Hybrid surface waves in chiral loaded resistive metasurfaces

A theoretical investigation has been carried out on the propagation of hybrid surface waves supported by a chiral loaded resistive metasurface. The canonical boundary-value problem approach is used in the analytical modeling of this problem. To simulate the resistive metasurface, an impedance boundary condition is applied at the chiral-resistive metasurface interface. The characteristics equation was solved numerically in the kernel for computing the unknown value of the propagation constant ( $$\beta $$ ) against its respective frequency ( $$\omega $$ ).
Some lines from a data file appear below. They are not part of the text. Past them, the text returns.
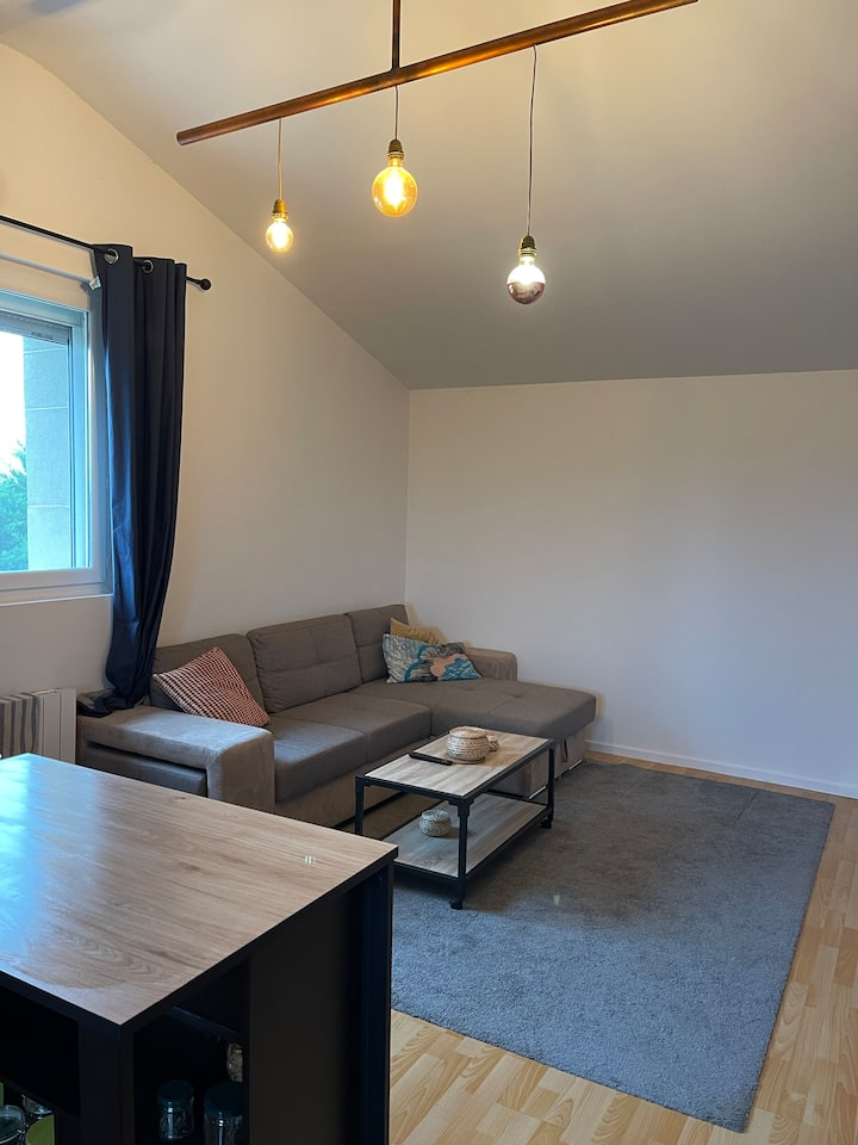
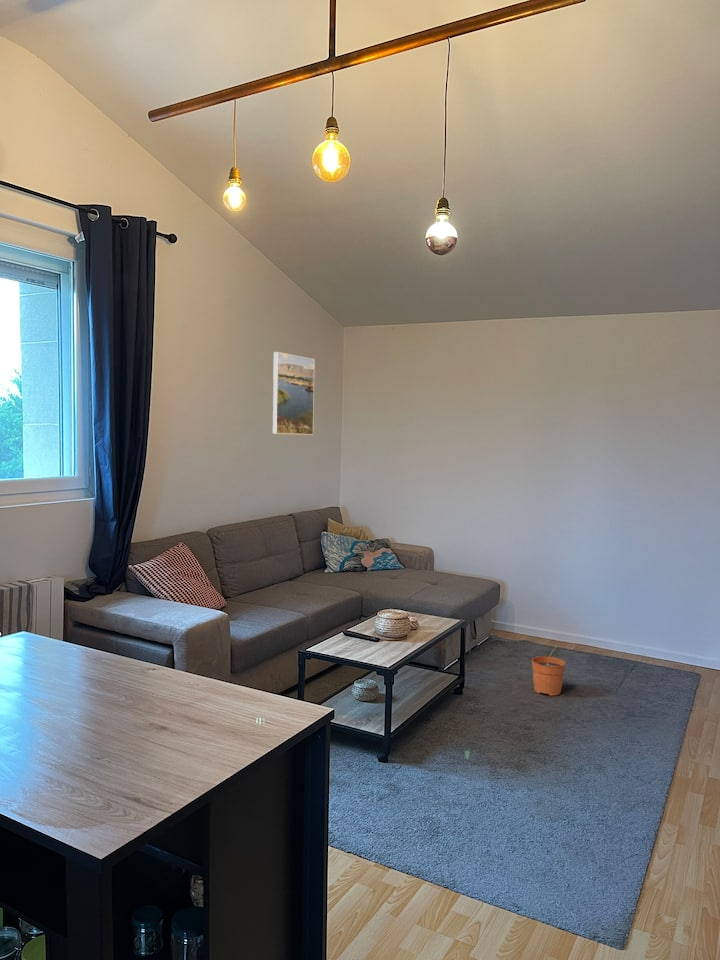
+ plant pot [531,645,566,697]
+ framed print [272,351,316,436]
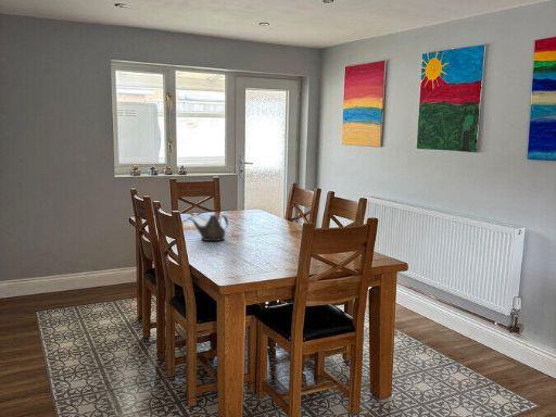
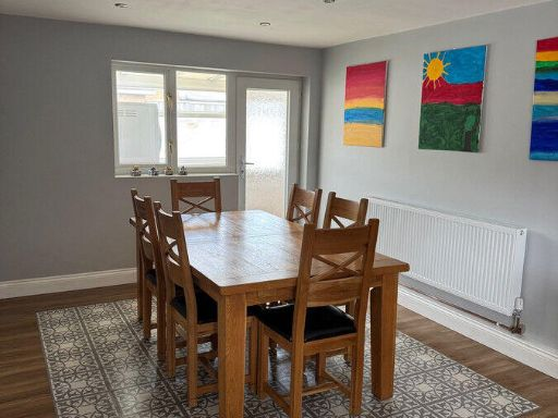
- teapot [187,214,229,242]
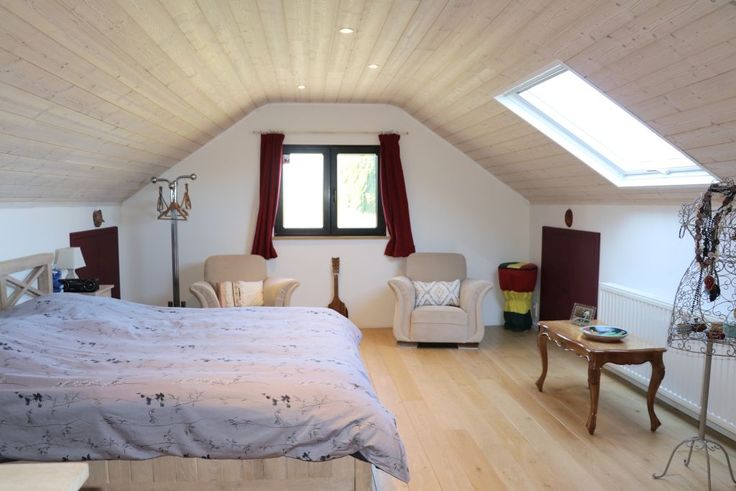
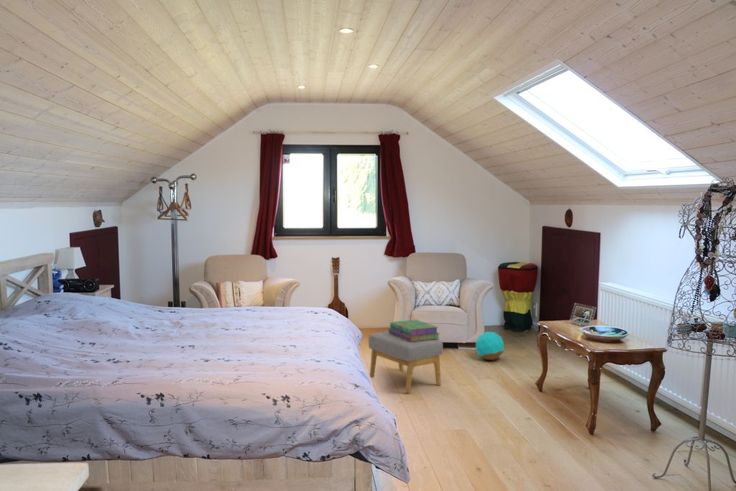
+ stack of books [387,319,441,342]
+ footstool [368,330,444,394]
+ ball [475,331,505,361]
The numerical results reveal that the chiral loaded resistive metasurface supports the upper and lower hybrid surface modes in the GHz range. The propagation bandgap between the upper and lower hybrid surface modes is highly sensitive to the chiral strength (ξ), and the propagation bandgap can be tuned with the variation of chirality. The surface wave characteristics i.e., the dispersion curve, effective mode index ( $${N}_{\mathrm{eff}}$$ ), field profiles, and phase speeds ( $${v}_{p}$$ ), have been computed numerically for both the upper and lower hybrid surface modes. The influence of chirality (ξ), thickness ( $$t$$ ), permittivity of chiral medium ( $${\varepsilon }_{c}$$ ), and the permittivity of resistive metasurface ( $${\varepsilon }_{r}$$ ) on the resonance frequency, confinement, and phase speed of surface waves have been analyzed and their tunability has been discussed. The results’ validity has been checked under special conditions and the numerical results converge to the published results. The presented numerical results may have potential applications in chip chiral sensing, enantiomeric detection, biochemical sensing, metasurface designing, and near-field hybrid surface communication devices.